After v3, Andy asked me to also change bgpio_bits. Please see the whole thread:

> > > >+       ret = gpiochip_get_ngpios(gc, dev);
> > > >+       if (ret)
> > >> +               gc->ngpio = gc->bgpio_bits;
> >>
> > >But this doesn't update bgpio_bits in the success case. Can you explain why
> >> it's not a problem (should be at least in the code as a comment).
>>
>> In the success rate, the bgpio_bits would also be equal to "sz * 8" anyways.
>> The argument " unsigned long sz" passed in bgpio_init is specifically for this purpose. That tells the gpio library the gpio register access size.
> >if (!is_power_of_2(sz))
>>                  return -EINVAL;
> > gc->bgpio_bits = sz * 8;
>>
> >If in the success case, we make it dependent on the ngpio value, we would need to round it up anyways to the closest (power of 2 && multiple of 8) which is the same as "sz * 8"
>> I will add a comment in the code in my next patch.

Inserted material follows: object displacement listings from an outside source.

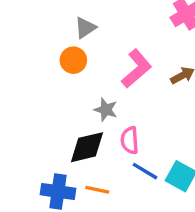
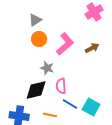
orange circle: (73, 60) -> (39, 39), moved
orange line: (97, 190) -> (50, 115), moved

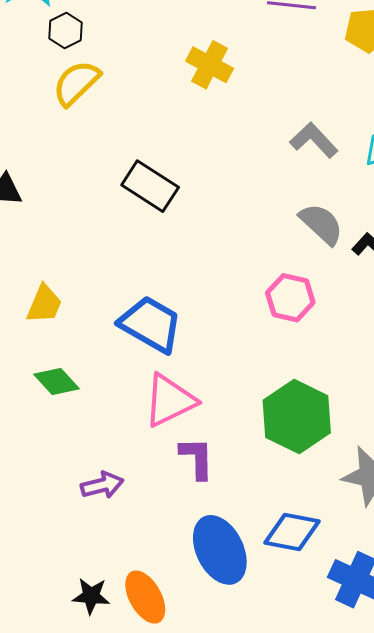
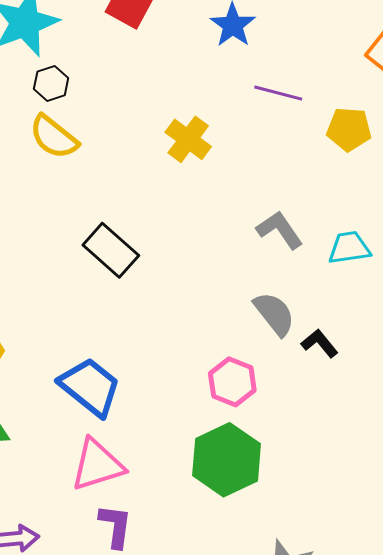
yellow semicircle: (76, 83) -> (54, 137), turned -106
green hexagon: (297, 417) -> (227, 460), moved

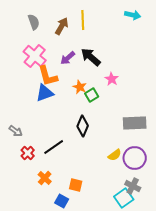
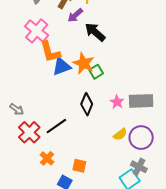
purple arrow: (68, 58) -> (75, 15), moved
pink star: (112, 79) -> (117, 102), moved
orange star: (80, 87) -> (84, 63), size x1.5
blue triangle: (45, 93) -> (62, 66), moved
red cross: (28, 153) -> (29, 132), size x1.5

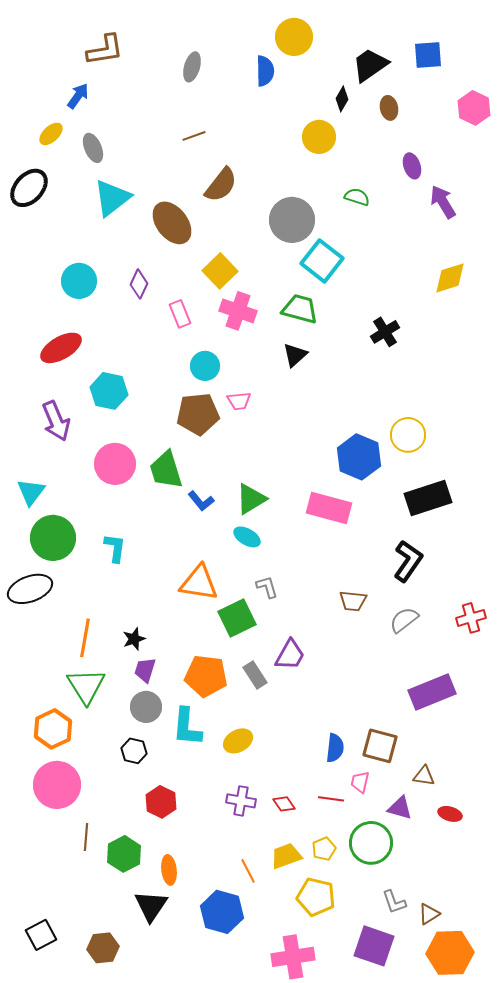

>I believe we should use only a single source for what we need. If we
> rely on ngpios, the bgpio_bits should be recalculated based on it. The
>expression doing this is very simple. Something like round_up(ngpios,
>8);

 Now, if we want to not modify bgpio_bits, we could go back to my v3 patch.
ngpio is the number of gpio pins supported while bgpio_bits is the register access bit type. These are 2 different entities.